Please take the lines from the one holding "left knee: (239, 238)" through the one holding "left elbow: (388, 206)" in the data below and copy them exactly.
== SUPPLIED RECORDS
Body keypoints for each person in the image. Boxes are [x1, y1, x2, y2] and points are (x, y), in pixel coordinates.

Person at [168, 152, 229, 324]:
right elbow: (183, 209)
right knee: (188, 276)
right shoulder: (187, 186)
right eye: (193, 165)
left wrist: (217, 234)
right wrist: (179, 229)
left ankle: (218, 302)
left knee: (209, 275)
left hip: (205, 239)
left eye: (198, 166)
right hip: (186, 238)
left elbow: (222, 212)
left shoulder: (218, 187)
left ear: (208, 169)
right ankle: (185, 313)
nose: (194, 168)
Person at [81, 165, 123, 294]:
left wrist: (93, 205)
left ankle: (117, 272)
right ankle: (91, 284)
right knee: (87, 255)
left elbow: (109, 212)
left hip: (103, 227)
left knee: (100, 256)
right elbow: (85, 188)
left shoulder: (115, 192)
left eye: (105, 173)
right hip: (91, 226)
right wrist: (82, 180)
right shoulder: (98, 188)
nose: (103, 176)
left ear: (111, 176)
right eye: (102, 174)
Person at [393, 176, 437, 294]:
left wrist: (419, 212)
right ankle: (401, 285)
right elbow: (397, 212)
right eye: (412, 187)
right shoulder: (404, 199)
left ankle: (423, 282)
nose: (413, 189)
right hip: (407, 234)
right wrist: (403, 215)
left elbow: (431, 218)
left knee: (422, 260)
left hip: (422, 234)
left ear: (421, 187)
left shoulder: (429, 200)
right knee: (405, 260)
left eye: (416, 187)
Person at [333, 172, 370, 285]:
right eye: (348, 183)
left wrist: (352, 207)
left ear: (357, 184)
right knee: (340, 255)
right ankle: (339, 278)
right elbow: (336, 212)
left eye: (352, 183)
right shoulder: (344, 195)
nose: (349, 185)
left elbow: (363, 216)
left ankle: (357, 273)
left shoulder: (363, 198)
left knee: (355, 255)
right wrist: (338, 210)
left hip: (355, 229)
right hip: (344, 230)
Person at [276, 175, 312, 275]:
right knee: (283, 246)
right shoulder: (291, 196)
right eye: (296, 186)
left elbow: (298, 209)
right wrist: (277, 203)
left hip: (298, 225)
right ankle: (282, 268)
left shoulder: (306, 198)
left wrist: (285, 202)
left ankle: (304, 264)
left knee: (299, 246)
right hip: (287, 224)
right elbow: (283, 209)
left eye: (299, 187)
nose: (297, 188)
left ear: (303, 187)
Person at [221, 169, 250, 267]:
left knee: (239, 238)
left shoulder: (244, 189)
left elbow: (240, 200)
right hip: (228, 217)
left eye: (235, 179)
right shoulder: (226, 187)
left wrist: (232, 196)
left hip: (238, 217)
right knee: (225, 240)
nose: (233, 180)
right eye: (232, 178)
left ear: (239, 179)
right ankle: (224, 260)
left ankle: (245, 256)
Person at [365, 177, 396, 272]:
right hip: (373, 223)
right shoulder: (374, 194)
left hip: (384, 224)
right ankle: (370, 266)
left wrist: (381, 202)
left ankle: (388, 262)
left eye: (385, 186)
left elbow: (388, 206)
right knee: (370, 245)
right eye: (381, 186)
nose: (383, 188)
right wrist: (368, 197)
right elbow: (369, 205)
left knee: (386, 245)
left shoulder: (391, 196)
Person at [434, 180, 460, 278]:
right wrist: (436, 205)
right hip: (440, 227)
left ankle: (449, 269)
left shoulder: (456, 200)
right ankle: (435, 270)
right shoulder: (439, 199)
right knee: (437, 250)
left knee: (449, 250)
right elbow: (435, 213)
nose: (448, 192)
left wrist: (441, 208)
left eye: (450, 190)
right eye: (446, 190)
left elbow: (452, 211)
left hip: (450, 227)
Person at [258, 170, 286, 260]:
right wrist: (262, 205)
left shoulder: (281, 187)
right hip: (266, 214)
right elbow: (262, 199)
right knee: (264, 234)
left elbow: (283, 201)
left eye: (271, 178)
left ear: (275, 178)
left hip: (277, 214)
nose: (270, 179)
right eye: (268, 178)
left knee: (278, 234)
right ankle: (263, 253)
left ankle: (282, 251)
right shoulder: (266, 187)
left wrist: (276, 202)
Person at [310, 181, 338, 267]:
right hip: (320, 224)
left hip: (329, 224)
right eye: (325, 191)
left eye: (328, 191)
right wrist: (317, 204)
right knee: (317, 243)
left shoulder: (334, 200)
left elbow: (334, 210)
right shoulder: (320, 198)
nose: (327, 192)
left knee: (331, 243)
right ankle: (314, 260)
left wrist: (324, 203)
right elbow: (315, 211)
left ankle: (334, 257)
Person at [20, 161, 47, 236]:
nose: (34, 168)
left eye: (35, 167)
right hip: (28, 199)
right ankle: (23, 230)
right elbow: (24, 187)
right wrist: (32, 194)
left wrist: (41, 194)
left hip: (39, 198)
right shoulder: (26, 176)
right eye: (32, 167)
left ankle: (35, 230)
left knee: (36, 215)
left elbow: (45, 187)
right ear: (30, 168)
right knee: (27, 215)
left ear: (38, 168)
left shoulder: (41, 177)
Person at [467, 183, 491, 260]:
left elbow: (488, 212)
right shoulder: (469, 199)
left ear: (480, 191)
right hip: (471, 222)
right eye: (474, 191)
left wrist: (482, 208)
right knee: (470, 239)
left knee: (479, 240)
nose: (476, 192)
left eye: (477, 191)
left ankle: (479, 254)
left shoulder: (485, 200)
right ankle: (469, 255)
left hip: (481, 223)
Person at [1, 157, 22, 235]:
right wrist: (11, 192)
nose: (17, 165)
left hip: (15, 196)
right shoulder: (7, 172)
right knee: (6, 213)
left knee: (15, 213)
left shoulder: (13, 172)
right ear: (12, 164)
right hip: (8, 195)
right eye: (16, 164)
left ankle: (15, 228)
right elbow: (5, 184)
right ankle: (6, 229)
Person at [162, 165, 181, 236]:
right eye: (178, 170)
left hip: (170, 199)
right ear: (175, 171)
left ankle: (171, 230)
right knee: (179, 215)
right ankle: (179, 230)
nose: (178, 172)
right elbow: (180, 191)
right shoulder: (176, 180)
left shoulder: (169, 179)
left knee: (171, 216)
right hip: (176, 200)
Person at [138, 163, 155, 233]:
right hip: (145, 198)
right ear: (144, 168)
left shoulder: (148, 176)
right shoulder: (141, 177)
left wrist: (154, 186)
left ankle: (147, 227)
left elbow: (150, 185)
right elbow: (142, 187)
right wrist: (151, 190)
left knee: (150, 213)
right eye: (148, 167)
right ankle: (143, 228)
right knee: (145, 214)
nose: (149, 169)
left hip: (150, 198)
====
WRITTEN ANSWER:
left knee: (239, 238)
left shoulder: (244, 189)
left elbow: (240, 200)
right hip: (228, 217)
left eye: (235, 179)
right shoulder: (226, 187)
left wrist: (232, 196)
left hip: (238, 217)
right knee: (225, 240)
nose: (233, 180)
right eye: (232, 178)
left ear: (239, 179)
right ankle: (224, 260)
left ankle: (245, 256)
Person at [365, 177, 396, 272]:
right hip: (373, 223)
right shoulder: (374, 194)
left hip: (384, 224)
right ankle: (370, 266)
left wrist: (381, 202)
left ankle: (388, 262)
left eye: (385, 186)
left elbow: (388, 206)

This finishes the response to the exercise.